**Texto del documento**

▼▼▼

Esteban Insausti en un club de jazz por demoler

Tres historias de música y rivalidad en la última película del director cubano.

La Habana

Club de Jazz, la última realización del director Esteban Insausti fue estrenada recientemente en la sala Chaplin de La Habana. Alejado de la pantalla grande desde Larga distancia (2010), filme que no tuvo una favorable acogida de crítica, Insausti regresa con una película inquietante, molesta, aun cuando su drama tenga como atractivo el tema de la música, particularmente el jazz, con todo el mundo de emociones y singularidades que su argumento inspira.

El guion de Insausti fragmenta su historia en tres relatos ambientados en diferentes épocas: "Saxo tenor" (últimos años de la década del 50), "Contrabajo con arco" (a fines de los años 80) y "Piano solo" (fin del siglo XX e inicios del XXI), apenas unidas a través de un escenario decadente —un club de jazz en proceso de demolición—, en el cual cada relato tiene como telón de fondo la envidia, los conflictos raciales, las aspiraciones y frustraciones profesionales entre quienes aspiran a un puesto en la gloria musical.

El primer relato se centra en la relación de amistad entre dos niños, un negro pobre con talento especial para tocar el saxofón y un blanco rico sin ninguna vocación para ello, pero obligado por un padre déspota (Héctor Noas), preceptor de música.

▲▲▲

**Lista de tareas**
A. Según el texto sobre Club de Jazz, ¿en qué sala se estrenó la película?
B. Redacta la continuación del texto sobre Club de Jazz a partir de su última oración.

**Entradas de datos**
▼▼▼

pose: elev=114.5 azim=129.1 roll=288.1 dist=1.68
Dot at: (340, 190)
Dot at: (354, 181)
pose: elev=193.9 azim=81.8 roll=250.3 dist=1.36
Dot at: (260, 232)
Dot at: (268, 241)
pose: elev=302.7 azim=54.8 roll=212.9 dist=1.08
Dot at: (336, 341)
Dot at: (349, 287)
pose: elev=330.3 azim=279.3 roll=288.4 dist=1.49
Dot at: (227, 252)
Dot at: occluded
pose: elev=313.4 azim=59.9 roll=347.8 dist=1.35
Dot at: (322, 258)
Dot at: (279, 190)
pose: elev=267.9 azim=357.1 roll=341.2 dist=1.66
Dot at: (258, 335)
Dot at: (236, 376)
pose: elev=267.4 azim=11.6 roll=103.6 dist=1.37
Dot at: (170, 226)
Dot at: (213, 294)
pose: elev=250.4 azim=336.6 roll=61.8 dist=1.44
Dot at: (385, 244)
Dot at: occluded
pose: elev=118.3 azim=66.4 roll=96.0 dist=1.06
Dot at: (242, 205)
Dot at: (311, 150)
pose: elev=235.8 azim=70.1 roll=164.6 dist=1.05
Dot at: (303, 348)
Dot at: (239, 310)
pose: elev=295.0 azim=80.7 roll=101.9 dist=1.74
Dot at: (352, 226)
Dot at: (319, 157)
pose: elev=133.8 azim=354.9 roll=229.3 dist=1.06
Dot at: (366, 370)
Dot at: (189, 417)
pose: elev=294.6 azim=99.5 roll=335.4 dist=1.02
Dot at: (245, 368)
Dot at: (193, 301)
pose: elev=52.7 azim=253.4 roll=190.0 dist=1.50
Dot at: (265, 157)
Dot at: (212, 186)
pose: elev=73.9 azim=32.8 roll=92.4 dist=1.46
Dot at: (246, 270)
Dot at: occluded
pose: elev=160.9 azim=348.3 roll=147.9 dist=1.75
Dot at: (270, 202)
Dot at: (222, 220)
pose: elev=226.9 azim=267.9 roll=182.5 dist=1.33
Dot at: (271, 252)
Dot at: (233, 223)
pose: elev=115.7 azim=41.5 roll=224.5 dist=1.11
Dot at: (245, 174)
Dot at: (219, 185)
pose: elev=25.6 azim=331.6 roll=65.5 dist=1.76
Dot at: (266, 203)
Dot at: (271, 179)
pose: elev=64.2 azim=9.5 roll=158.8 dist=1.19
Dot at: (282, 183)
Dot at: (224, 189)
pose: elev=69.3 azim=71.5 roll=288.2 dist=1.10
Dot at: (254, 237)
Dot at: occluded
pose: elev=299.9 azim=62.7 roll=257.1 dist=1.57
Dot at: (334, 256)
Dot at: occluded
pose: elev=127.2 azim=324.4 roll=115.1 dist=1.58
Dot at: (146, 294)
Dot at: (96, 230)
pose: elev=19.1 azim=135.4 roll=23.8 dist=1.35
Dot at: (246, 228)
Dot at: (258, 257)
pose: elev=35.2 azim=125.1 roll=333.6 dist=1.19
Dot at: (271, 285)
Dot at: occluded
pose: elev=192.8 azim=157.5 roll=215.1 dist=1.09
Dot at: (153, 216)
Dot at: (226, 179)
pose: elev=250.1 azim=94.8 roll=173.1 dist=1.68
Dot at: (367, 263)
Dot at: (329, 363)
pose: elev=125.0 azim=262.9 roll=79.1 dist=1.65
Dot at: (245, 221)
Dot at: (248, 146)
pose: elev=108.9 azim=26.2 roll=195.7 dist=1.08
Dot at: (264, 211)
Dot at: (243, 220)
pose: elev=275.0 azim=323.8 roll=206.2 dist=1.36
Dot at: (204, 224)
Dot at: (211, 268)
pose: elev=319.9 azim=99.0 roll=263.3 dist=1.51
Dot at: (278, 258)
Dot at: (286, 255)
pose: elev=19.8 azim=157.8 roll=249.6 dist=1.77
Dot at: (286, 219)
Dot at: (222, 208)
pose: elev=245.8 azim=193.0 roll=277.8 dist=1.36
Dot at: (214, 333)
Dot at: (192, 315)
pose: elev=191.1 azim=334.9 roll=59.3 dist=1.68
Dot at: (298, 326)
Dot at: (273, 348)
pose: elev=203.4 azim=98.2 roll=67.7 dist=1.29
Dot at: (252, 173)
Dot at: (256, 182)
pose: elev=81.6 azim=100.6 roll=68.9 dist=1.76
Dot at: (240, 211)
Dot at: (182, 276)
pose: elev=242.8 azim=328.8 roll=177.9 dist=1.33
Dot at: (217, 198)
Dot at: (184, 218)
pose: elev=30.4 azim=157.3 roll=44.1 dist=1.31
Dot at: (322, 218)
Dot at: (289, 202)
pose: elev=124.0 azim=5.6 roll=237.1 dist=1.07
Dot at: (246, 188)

▲▲▲

**Respuestas por tarea**
A. En la sala Chaplin de La Habana.

B.
Ambos aspiran a ganar un concurso que los llevará a Nueva York, pero el padre hará lo posible por sabotear las intenciones del primero en favor del segundo. Puede comprenderse que el amor al prójimo haya sido el motivo del altruismo del negro, que sacrifica su aspiración de convertirse en un renombrado jazzista. Sin embargo, lo que no resulta comprensible es que esa actitud digna, sin ningún sustento creíble desde el punto de vista dramatúrgico, convierta al personaje años después en un fracasado social —alcoholizado y fumador empedernido, no podía faltar—, que con el tiempo todavía se sonríe orgulloso de su "obra" al conocer, por las noticias, del triunfo de su antiguo amigo de infancia que ya ni siquiera le recuerda.

La segunda historia tiene como protagonista a Israel (Raúl Capote), un músico con una carrera promisoria que quedará a medio camino por su inclinación a las drogas y al alcohol. Su amigo Amado, un crítico y ensayista (Mario Guerra), sospechosamente homosexual, intenta exprimir su talento para, de un modo que tampoco queda muy claro, hacer carrera de musicólogo y alcanzar la fama.

La esposa del músico, en tanto, hará lo posible por salvar la carrera de su marido, aunque para ello tenga que pasarse medio metraje abriendo portañuelas. Es este, quizás, el más interesante de los tres relatos por las posibilidades que el guion reclamaba respecto a la psicología de los personajes, al desarrollo del ritmo y la intensidad dramática. Pero todo se cuenta de un modo muy plano, apenas para exteriorizar el machismo y la arrogancia ridícula del personaje principal, así como una crítica, bastante cacofónica, a las rémoras que lucran de la gloria ajena.

De toda su planicie anecdótica, lo peor de la película es la rivalidad entre los dos pianistas de la tercera historia. Este segmento final habla de los auxilios de la fe, no importa cuáles sean las creencias religiosas, que interviene en los litigios al parecer muy frecuentes por conquistar la fama.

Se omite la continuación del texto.